Mécanismes d’infection et de persistance
Une fois déployé sur le système d'une victime, CHILLYHELL effectue un profilage complet de l'hôte, puis établit la persistance grâce à trois méthodes distinctes. Il contacte ensuite un serveur de commande et de contrôle (C2) codé en dur via HTTP ou DNS et entre dans une boucle de commande pour recevoir des instructions.
La configuration de la persistance implique plusieurs stratégies :
- S'installer en tant que LaunchAgent ou LaunchDaemon système
- Modification des profils de shell tels que .zshrc, .bash_profile ou .profile pour insérer une commande de lancement
Évasion par le biais du timestamping
Une technique d'évasion particulièrement remarquable est l'utilisation du timestomping par CHILLYHELL, qui modifie l'horodatage des fichiers malveillants pour les intégrer aux artefacts système légitimes. Si les appels système directs sont impossibles en raison de privilèges insuffisants, le logiciel malveillant utilise par défaut des commandes shell telles que :
- touch -c -a -t (pour la modification du temps d'accès)
- touch -c -m -t (pour le réglage de l'heure de modification)
Les deux commandes incluent une chaîne d’horodatage rétroactive pour éviter toute suspicion.
Capacités de commandement
La conception modulaire de CHILLYHELL offre aux opérateurs un large éventail de fonctions. Parmi les commandes prises en charge, on trouve :
- Lancer un reverse shell sur le serveur C2
- Téléchargement des versions mises à jour des logiciels malveillants
- Récupération et exécution de charges utiles supplémentaires
- Exécution du module ModuleSUBF pour énumérer les comptes utilisateurs à partir de /etc/passwd
- Exécution d'attaques par force brute à l'aide d'une liste de mots de passe fournie par le serveur C2
Une menace macOS sophistiquée
Grâce à ses multiples mécanismes de persistance, ses protocoles de communication polyvalents et son infrastructure modulaire, CHILLYHELL se distingue par sa sophistication exceptionnelle pour macOS. Des fonctionnalités telles que l'horodatage et le craquage de mots de passe le distinguent des menaces classiques rencontrées sur la plateforme.
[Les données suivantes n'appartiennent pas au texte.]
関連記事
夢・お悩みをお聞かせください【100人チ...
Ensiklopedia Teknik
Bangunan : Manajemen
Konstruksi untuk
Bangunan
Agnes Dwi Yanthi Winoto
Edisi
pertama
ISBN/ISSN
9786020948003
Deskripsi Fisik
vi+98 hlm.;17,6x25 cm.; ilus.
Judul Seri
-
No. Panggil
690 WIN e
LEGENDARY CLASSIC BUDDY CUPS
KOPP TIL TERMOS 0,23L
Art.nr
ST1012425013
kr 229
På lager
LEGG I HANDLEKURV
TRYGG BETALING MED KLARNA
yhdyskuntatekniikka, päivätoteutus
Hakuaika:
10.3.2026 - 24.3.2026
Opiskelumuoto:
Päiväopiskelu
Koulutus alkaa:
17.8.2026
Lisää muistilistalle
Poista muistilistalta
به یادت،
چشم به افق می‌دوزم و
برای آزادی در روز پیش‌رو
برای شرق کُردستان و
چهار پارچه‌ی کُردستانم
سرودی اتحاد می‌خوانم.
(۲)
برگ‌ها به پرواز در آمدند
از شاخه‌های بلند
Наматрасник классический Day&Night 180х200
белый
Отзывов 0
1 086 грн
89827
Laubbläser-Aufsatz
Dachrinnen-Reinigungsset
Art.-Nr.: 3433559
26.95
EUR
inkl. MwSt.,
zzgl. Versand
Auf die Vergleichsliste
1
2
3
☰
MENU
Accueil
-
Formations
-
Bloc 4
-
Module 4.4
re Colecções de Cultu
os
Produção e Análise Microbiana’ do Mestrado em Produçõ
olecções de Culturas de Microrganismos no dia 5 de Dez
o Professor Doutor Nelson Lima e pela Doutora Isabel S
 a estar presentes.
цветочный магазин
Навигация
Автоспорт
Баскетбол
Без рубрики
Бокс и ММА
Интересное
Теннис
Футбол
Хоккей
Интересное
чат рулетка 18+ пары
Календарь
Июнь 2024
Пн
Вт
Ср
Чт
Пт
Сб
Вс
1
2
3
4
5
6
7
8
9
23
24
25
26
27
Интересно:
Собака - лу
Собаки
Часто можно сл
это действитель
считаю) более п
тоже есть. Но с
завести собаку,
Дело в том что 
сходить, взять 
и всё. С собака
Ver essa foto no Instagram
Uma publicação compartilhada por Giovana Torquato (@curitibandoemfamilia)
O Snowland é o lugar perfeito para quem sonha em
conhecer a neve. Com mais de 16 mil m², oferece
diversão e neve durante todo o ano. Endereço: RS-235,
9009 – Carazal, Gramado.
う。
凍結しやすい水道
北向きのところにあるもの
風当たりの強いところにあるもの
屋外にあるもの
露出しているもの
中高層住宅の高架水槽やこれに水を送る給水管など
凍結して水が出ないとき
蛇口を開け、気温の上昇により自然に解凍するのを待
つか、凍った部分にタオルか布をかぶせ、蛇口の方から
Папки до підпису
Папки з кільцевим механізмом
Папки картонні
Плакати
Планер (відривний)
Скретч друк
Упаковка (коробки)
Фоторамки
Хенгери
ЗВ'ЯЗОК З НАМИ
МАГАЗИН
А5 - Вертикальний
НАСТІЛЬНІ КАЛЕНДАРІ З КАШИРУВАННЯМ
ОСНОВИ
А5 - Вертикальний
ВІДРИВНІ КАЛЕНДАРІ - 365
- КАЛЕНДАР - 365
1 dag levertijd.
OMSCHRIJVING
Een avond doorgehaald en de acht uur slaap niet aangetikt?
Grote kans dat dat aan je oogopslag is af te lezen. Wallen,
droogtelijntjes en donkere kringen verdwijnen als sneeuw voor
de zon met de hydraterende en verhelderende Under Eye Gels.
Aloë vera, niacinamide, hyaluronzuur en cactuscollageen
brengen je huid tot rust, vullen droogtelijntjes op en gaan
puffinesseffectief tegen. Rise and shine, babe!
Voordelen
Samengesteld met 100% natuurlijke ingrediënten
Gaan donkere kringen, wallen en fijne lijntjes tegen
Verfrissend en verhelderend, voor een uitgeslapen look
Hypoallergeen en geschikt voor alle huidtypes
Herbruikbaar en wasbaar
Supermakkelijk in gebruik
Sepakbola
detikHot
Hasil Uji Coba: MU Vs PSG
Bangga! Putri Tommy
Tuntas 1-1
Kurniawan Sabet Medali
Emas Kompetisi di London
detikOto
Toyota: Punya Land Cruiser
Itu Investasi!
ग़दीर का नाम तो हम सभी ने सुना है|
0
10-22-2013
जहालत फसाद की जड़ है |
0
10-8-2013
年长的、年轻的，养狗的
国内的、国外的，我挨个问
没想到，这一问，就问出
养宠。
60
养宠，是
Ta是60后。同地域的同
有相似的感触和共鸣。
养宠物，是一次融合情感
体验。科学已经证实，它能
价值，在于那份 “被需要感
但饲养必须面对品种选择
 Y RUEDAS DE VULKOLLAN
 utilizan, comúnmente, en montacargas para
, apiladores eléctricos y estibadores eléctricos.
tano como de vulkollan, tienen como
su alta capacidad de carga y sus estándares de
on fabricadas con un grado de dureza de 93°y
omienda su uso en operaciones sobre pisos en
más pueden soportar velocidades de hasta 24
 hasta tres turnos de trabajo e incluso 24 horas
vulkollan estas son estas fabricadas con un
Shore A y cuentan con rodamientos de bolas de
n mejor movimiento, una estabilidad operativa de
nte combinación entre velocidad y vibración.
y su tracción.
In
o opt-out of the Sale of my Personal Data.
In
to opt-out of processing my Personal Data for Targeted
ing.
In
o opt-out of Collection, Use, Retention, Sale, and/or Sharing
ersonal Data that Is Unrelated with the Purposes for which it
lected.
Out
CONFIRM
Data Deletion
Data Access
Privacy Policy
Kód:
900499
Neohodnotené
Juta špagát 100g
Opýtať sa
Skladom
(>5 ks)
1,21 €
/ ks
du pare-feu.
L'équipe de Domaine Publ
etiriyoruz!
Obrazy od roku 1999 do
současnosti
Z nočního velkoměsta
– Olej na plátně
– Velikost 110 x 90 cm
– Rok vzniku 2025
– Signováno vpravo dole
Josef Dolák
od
Un détail alarmant est que le logiciel malveillant a été notarié par Apple, ce qui prouve que tous les logiciels notariés ne sont pas sûrs. Cela souligne la nécessité pour les utilisateurs et les organisations de rester vigilants et de ne pas se fier uniquement à la signature de code ou à la notarisation comme indicateurs de fiabilité.